Artigo escrito pelo Professor Doutor Guilherme Adolfo dos Santos Mendes
22 de Dezembro de 2025
A Reforma Tributária sobre o consumo foi apresentada como um movimento estrutural de racionalização do sistema, tendo como eixos centrais a neutralidade tributária e a não cumulatividade plena. Nesse contexto, o regime de devolução de valores pagos ou creditados indevidamente, em especial o ressarcimento de saldos credores, assume papel absolutamente estratégico. Sem mecanismos eficazes e tempestivos de retorno desses valores ao contribuinte, a não cumulatividade deixa de ser um princípio operativo e passa a ser mera proclamação normativa.
A Lei Complementar nº 214/2025 organiza o tema ao prever três modalidades distintas de devolução: ressarcimento, restituição e transferência. Cada uma delas atende a finalidades próprias e responde a diferentes causas do indébito ou do saldo credor. O ressarcimento, objeto central deste texto, destina-se à devolução de créditos acumulados periodicamente, justamente para impedir que o tributo se transforme, na prática, em custo econômico incorporado ao preço.

• _Exercício proposto a_: Reescreva de forma mais curta o parágrafo do texto sobre a Reforma Tributária que começa com "A Lei Complementar nº 214/2025", mantendo os fatos principais.
O texto e os registros são materiais independentes entre si.

• _Conjunto de dados_:
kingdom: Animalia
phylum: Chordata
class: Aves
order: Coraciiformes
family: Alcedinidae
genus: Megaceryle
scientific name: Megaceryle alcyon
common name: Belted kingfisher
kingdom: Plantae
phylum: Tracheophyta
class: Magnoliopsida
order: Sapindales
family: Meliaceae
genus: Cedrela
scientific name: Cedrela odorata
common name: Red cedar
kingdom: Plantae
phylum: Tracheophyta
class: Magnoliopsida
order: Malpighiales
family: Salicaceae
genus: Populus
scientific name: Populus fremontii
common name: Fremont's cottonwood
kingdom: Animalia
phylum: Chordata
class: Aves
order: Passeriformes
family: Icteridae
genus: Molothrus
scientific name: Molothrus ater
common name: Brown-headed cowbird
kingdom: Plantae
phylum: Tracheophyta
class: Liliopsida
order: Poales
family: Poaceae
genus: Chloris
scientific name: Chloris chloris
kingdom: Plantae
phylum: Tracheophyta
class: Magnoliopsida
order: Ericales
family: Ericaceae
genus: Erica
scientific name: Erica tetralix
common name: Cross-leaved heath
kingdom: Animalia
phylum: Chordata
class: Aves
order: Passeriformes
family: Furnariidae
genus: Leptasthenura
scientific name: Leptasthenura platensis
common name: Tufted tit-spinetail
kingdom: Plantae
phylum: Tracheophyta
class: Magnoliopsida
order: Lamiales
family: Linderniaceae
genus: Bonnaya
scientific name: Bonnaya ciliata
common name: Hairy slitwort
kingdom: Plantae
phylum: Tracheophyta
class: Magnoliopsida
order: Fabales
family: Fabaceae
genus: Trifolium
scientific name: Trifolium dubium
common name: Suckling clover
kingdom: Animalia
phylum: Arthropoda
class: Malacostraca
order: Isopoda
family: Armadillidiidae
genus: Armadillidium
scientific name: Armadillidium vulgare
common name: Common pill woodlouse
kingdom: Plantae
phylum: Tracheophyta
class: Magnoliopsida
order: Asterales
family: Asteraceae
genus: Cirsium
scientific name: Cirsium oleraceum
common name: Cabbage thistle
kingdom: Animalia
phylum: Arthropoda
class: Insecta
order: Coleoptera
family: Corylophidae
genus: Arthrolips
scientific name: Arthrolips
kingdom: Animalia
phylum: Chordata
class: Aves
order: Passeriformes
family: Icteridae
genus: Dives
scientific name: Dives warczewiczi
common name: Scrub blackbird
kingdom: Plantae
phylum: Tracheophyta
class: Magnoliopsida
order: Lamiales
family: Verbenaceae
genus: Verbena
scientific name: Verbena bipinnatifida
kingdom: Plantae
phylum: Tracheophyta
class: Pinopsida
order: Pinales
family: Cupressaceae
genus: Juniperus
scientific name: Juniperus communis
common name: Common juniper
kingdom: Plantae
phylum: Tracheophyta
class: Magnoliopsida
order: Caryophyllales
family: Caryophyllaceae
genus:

• _Exercício proposto b_: Copie dos registros, sem nenhuma alteração, as linhas que vão da que contém "order: Pinales" até o fim dos registros, incluindo as duas pontas.

• _Resultado do exercício a_: A Lei Complementar nº 214/2025 prevê três modalidades de devolução: ressarcimento, restituição e transferência. Cada uma tem finalidade própria e responde a causas diferentes do indébito ou do saldo credor. O ressarcimento, foco do texto, devolve créditos acumulados periodicamente, para evitar que o tributo vire, na prática, um custo econômico embutido no preço.

• _Resultado do exercício b_:
order: Pinales
family: Cupressaceae
genus: Juniperus
scientific name: Juniperus communis
common name: Common juniper
kingdom: Plantae
phylum: Tracheophyta
class: Magnoliopsida
order: Caryophyllales
family: Caryophyllaceae
genus:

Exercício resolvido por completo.